(Collected data)
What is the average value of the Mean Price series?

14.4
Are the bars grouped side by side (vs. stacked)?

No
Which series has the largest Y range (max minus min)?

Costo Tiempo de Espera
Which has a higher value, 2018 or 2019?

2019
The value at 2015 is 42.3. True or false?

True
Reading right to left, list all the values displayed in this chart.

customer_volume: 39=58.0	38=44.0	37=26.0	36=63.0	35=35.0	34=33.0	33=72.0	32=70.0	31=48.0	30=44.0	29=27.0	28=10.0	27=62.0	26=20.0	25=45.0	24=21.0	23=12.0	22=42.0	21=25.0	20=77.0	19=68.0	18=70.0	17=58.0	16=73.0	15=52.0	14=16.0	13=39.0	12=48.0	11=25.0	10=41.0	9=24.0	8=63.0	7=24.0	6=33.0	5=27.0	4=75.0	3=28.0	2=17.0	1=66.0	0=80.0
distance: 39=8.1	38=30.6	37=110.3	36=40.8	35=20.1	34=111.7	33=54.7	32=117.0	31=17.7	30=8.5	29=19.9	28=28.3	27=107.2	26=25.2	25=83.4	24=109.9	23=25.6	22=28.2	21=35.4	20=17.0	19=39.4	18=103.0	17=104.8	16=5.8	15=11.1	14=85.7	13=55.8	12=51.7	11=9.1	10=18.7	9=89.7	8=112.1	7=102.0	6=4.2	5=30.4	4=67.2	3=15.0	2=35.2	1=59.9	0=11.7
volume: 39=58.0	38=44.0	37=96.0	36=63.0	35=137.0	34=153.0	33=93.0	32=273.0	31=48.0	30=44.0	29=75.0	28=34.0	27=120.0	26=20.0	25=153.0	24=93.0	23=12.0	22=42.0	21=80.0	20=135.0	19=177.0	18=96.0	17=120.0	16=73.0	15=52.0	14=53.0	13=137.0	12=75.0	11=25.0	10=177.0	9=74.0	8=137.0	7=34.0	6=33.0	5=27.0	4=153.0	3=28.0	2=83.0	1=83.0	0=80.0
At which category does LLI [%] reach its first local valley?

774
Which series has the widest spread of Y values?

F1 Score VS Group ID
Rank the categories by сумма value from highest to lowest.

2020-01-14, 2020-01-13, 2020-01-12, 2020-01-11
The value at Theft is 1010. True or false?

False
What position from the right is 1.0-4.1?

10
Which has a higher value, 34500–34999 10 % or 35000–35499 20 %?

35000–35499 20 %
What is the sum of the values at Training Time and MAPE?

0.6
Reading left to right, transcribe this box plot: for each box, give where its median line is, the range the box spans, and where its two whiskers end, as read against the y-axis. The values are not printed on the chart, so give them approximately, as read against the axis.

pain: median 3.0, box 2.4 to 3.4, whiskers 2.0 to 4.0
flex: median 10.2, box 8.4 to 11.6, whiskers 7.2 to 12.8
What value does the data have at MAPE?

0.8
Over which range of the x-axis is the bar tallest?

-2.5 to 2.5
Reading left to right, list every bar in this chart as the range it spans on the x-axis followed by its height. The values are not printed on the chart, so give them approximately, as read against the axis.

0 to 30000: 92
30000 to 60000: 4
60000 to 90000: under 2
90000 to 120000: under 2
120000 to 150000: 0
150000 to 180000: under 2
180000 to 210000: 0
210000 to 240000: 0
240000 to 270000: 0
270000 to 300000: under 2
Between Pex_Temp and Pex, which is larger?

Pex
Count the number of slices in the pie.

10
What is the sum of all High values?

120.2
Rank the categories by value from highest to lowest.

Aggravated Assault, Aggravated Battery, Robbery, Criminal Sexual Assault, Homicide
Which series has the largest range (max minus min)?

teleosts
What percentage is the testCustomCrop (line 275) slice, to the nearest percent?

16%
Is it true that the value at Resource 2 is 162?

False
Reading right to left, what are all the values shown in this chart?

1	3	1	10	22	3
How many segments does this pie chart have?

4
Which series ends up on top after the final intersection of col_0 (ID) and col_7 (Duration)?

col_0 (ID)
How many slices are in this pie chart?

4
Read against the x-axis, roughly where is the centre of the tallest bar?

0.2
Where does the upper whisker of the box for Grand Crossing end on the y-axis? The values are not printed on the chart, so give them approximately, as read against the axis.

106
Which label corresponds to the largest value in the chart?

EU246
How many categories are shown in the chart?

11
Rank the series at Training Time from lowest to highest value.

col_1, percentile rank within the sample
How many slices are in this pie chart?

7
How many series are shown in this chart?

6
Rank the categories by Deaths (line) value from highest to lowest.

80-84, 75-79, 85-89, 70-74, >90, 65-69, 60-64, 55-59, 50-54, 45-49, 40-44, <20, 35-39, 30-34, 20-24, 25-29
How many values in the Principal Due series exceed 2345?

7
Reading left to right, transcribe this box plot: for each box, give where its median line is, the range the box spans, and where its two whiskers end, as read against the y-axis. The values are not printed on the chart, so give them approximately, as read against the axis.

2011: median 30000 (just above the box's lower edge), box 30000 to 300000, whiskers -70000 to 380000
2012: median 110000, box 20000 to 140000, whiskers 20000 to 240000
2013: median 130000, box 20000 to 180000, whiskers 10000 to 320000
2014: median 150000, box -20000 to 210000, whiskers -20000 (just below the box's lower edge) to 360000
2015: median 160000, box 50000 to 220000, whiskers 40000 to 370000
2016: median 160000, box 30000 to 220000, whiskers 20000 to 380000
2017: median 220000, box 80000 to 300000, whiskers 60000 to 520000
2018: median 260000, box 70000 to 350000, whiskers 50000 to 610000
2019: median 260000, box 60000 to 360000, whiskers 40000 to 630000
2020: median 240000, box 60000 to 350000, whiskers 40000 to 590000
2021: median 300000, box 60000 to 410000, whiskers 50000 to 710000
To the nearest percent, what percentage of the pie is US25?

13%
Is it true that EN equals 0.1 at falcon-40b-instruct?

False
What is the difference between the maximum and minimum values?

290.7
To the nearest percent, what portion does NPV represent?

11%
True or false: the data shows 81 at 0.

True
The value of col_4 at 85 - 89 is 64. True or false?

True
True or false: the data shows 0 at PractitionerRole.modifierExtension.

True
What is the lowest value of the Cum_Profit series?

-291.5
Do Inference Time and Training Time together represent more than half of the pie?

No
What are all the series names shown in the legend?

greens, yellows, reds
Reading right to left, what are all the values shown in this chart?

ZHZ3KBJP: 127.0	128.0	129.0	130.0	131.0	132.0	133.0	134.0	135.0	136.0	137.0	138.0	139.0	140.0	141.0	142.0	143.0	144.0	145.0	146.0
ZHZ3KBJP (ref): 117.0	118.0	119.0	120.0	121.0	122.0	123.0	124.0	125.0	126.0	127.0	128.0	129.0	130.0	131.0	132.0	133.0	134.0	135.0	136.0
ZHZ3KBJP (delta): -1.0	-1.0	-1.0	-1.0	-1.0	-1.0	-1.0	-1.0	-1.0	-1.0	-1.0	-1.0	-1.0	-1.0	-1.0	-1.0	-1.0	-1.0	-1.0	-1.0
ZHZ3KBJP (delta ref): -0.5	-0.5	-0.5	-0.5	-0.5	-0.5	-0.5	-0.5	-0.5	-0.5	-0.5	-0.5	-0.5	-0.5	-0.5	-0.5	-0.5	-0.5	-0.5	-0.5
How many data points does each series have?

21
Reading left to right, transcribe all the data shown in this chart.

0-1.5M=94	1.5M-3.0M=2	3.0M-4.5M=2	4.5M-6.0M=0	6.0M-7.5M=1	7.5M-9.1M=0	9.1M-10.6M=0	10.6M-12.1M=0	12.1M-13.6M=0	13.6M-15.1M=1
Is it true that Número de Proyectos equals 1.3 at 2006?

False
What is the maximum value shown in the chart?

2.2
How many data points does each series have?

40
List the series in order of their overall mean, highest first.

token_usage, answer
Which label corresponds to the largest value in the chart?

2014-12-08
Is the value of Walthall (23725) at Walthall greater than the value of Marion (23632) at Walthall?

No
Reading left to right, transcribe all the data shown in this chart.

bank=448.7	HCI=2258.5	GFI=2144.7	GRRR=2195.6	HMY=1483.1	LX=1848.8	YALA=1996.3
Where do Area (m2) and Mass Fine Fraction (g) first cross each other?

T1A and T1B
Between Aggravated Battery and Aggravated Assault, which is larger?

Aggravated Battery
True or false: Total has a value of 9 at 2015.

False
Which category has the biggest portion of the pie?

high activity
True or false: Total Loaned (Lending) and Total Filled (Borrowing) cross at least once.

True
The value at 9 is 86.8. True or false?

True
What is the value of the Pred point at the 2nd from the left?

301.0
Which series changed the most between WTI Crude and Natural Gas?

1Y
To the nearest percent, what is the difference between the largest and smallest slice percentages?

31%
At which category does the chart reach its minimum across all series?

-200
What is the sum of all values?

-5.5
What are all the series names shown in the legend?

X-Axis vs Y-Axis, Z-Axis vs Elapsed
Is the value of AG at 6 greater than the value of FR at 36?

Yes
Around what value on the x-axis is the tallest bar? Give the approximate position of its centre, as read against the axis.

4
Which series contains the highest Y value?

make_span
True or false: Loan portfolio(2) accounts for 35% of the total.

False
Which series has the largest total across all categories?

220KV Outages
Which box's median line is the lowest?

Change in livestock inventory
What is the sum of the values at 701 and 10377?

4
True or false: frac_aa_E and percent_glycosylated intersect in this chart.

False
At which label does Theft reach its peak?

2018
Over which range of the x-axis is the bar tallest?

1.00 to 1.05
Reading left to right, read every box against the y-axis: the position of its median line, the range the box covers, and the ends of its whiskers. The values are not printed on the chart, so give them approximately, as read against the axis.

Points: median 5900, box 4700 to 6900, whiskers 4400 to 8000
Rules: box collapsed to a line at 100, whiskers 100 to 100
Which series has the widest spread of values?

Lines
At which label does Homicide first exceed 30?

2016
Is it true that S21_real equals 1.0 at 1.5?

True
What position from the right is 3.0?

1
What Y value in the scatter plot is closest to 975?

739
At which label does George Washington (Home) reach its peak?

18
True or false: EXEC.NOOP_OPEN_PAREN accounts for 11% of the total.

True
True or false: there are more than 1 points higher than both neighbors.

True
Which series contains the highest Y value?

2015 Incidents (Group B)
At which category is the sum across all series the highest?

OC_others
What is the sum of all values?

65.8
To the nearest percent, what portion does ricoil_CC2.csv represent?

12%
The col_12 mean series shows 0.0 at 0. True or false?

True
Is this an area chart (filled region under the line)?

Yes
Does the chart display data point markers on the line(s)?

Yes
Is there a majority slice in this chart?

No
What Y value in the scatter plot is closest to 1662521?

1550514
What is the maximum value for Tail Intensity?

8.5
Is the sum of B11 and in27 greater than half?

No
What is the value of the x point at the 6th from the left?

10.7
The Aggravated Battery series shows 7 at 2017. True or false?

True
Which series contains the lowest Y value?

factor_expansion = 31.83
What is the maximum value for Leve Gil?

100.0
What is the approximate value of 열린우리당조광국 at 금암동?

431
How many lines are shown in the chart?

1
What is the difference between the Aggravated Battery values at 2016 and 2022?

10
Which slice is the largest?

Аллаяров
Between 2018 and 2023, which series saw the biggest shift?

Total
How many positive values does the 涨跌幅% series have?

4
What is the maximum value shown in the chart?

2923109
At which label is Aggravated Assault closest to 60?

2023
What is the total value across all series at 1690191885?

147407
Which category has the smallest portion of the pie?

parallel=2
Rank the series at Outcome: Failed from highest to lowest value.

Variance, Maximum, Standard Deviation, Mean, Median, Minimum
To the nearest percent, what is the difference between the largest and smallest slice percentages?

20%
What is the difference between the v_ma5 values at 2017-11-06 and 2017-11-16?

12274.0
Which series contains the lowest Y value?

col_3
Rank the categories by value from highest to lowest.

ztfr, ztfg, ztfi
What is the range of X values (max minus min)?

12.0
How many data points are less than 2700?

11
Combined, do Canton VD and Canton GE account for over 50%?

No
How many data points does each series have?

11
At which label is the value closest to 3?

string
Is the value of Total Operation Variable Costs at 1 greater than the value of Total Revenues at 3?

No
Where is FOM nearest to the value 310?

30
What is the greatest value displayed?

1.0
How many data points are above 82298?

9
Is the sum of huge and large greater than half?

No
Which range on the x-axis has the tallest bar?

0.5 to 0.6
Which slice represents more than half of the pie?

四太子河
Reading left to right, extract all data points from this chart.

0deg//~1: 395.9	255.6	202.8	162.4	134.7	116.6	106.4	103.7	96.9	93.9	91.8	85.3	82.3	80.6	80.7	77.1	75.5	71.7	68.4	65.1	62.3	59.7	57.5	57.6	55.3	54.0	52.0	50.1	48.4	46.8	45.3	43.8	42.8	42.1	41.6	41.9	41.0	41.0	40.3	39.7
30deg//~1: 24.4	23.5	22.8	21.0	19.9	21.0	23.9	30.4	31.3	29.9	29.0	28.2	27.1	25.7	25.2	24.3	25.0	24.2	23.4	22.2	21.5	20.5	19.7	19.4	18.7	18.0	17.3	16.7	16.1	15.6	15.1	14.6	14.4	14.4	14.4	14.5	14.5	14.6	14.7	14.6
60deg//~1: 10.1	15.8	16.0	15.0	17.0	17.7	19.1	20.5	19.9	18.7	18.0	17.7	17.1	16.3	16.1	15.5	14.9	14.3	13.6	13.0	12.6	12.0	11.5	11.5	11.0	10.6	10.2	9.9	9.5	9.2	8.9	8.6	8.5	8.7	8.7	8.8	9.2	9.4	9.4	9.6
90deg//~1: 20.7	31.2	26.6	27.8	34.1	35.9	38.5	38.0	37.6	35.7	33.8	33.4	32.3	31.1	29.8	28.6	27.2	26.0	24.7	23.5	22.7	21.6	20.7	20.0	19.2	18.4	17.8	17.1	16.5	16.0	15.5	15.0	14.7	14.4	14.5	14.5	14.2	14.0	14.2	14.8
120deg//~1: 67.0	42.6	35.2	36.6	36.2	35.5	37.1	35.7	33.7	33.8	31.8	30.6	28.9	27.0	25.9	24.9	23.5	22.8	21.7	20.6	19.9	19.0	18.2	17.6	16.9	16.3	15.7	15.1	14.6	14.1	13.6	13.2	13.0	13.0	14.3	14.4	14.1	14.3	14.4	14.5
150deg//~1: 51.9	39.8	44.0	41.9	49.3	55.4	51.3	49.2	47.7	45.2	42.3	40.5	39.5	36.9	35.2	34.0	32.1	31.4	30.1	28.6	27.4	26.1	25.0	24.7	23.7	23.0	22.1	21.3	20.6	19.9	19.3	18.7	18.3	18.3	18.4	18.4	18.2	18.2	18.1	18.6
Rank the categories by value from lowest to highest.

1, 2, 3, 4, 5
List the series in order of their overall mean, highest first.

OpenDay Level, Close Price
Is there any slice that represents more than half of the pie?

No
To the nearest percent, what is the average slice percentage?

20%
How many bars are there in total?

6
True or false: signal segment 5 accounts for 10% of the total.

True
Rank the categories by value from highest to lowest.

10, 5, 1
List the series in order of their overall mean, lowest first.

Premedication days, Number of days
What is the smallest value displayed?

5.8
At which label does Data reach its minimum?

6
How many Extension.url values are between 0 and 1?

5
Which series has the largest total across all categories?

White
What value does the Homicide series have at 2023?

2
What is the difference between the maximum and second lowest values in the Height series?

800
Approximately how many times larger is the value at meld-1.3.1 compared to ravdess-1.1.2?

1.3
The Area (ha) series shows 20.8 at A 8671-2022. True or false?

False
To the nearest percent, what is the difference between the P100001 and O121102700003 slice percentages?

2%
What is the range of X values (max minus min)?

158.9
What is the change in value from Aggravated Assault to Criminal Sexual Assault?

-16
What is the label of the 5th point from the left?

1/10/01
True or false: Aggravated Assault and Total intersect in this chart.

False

> WHAT TO PRODUCE:
Copy everything from the first of the rows above down to and including the line that reads "The value at 2015 is 42.3. True or false?", keeping each line the same.

> SOLUTION BELOW:
What is the average value of the Mean Price series?

14.4
Are the bars grouped side by side (vs. stacked)?

No
Which series has the largest Y range (max minus min)?

Costo Tiempo de Espera
Which has a higher value, 2018 or 2019?

2019
The value at 2015 is 42.3. True or false?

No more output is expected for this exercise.